● EXERCISE BRIEF: Start at the top of the records below and copy them exactly to the end.

*** EXERCISE MATERIAL Section Begins ***

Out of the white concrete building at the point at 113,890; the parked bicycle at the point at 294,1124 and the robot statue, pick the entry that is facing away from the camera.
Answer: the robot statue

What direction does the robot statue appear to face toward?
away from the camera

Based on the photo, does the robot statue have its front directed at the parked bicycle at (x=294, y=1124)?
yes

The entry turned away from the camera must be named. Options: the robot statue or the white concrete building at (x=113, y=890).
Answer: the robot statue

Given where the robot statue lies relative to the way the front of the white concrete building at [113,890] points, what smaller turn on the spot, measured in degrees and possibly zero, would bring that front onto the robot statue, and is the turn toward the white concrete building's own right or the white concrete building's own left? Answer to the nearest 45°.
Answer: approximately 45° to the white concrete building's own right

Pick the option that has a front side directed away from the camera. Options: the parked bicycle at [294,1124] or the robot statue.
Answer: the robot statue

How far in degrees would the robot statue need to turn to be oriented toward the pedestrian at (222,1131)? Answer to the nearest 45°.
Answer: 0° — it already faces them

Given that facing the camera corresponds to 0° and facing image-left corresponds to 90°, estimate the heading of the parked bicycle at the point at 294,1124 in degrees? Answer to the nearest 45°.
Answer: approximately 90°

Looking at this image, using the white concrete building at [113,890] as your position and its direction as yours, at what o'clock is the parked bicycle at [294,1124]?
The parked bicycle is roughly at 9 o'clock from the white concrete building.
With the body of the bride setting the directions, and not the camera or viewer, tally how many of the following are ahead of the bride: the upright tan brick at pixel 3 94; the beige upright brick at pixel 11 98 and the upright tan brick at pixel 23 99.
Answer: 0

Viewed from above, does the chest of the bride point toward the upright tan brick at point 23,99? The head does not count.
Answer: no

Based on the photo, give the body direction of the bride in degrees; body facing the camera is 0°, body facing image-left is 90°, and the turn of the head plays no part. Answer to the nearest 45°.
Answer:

*** EXERCISE MATERIAL Section Ends ***

● ANSWER TO THIS EXERCISE:
Out of the white concrete building at the point at 113,890; the parked bicycle at the point at 294,1124 and the robot statue, pick the entry that is facing away from the camera.
Answer: the robot statue

What direction does the robot statue appear to face toward?
away from the camera

Based on the photo, does the robot statue have its front directed at the parked bicycle at (x=294, y=1124)?
yes

The entry turned away from the camera must be named. Options: the robot statue or the white concrete building at (x=113, y=890).
Answer: the robot statue

Given where the robot statue lies relative to the way the front of the white concrete building at [113,890] points, what smaller turn on the spot, measured in degrees and possibly zero, would bring that front onto the robot statue, and is the turn toward the white concrete building's own right or the white concrete building's own left? Answer to the nearest 45°.
Answer: approximately 45° to the white concrete building's own right

Pick the option that has a front side directed away from the camera. Options: the parked bicycle at [294,1124] or the robot statue.
Answer: the robot statue

How far in degrees would the robot statue need to turn to be oriented toward the pedestrian at (222,1131)? Answer to the nearest 45°.
Answer: 0° — it already faces them

Given that facing the camera corresponds to 0° and facing image-left corresponds to 90°, estimate the heading of the parked bicycle at the point at 294,1124 in degrees? Answer to the nearest 45°.
Answer: approximately 90°

Looking at this image, using the white concrete building at [113,890] as your position and its direction as yours, at what o'clock is the parked bicycle at [294,1124]?
The parked bicycle is roughly at 9 o'clock from the white concrete building.
With the body of the bride setting the directions, and not the camera or viewer, tally how many of the following are ahead of the bride: the upright tan brick at pixel 3 94; the beige upright brick at pixel 11 98 and the upright tan brick at pixel 23 99.
Answer: 0

Viewed from above, does the chest of the bride point toward the upright tan brick at point 23,99? The head does not count.
Answer: no

Based on the photo, give the body direction of the bride in degrees; body facing the camera is 0°, body facing image-left is 90°, and the turn of the head plays no part. Answer to the nearest 45°.
Answer:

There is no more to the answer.